A chord of length 16 cm is at a distance 6 cm from the center of the circle. Find the length of chord of the same circle which is at a distance of 8 cm from the center.

From figure,

AB is the chord which is at a distance 6 cm from the center so OC = 6 cm.

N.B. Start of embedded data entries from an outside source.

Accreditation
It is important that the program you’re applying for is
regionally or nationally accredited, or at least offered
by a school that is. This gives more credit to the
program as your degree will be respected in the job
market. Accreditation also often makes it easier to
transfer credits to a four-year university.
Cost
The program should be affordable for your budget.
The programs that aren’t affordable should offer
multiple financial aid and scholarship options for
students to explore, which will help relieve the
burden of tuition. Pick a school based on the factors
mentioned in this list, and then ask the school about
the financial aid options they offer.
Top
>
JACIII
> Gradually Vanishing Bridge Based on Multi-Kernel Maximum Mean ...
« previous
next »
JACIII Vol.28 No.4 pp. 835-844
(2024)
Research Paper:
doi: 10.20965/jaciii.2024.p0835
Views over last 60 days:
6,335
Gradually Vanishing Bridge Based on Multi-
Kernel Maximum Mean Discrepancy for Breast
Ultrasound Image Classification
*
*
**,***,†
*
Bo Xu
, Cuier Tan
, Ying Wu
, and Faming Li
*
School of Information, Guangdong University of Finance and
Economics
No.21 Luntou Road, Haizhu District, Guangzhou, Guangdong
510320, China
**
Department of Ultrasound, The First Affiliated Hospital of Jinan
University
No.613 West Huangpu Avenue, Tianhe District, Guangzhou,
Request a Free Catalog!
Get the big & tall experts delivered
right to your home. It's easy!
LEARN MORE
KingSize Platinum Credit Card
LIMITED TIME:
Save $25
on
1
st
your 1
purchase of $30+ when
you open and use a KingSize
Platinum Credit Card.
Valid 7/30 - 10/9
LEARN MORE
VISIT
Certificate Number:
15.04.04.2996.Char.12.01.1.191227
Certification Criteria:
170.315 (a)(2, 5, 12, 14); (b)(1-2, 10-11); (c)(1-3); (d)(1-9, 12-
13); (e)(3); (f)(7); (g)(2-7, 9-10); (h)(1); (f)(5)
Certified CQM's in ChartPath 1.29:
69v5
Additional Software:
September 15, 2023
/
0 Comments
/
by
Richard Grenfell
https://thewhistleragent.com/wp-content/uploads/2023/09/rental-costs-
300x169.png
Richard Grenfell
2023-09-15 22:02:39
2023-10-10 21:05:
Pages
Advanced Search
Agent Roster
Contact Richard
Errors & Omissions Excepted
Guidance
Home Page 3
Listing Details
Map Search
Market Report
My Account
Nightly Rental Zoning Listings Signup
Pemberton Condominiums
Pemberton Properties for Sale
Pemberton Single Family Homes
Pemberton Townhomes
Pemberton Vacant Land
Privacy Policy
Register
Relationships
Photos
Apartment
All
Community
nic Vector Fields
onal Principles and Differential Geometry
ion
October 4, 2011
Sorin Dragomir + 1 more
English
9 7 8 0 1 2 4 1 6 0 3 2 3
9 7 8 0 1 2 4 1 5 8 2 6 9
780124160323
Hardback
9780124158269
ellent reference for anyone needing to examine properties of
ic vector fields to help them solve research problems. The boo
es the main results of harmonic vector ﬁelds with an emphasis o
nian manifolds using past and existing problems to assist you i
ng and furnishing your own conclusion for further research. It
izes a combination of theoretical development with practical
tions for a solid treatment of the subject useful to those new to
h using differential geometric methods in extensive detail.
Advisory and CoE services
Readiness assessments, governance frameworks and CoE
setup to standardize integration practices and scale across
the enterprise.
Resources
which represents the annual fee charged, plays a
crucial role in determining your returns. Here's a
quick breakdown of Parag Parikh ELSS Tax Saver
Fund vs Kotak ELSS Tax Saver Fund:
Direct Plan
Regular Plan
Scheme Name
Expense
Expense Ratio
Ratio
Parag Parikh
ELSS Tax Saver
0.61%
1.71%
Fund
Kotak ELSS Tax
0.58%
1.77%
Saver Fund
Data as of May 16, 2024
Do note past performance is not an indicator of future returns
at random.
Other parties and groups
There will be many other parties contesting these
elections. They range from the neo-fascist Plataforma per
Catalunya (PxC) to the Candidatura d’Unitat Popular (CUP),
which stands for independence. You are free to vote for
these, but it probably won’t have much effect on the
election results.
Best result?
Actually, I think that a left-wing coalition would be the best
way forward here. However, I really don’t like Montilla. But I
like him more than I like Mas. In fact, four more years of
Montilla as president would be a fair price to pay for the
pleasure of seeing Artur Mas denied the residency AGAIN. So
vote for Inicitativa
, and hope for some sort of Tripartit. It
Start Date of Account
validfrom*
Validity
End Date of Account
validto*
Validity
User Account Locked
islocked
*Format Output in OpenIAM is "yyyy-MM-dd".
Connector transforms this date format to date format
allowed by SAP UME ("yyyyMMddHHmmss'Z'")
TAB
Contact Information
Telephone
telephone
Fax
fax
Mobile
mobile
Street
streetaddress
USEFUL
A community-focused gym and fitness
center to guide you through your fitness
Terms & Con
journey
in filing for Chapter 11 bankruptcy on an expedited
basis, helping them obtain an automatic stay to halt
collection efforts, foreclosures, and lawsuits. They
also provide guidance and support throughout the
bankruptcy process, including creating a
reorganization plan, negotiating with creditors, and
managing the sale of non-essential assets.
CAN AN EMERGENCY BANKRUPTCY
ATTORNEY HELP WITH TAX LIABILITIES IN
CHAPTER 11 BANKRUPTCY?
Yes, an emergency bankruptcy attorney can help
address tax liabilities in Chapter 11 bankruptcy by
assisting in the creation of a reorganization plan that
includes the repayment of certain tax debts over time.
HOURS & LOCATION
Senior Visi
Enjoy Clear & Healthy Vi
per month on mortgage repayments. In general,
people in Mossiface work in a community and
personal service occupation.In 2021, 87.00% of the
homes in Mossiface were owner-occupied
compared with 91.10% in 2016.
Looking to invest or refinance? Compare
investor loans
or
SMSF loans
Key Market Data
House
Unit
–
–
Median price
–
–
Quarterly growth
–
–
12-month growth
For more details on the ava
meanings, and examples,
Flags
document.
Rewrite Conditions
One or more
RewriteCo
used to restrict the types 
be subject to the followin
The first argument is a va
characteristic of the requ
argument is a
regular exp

Since, the perpendicular to a chord from the centre of the circle bisects the chord,

∴ CB = AC = $\dfrac{16}{2}$ = 8 cm.

In right angle triangle OAC,

⇒ OA² = OC² + AC² (By pythagoras theorem)

⇒ OA² = 6² + 8²

⇒ OA² = 36 + 64

⇒ OA² = 100

⇒ OA = $\sqrt{100}$ = 10 cm.

Radius = 10 cm,

∴ OD = 10 cm.

From figure,

In right angle triangle ODF,

⇒ OD² = OF² + DF² (By pythagoras theorem)

⇒ DF² = OD² - OF²

⇒ DF² = 10² - 8²

⇒ DF² = 100 - 64 = 36

⇒ DF = $\sqrt{36}$ = 6 cm.

Since, the perpendicular to a chord from the centre of the circle bisects the chord

∴ DE = DF + FE = 6 cm + 6 cm = 12 cm.

Hence, the length of chord which is at a distance of 8 cm from the center of the circle = 12 cm.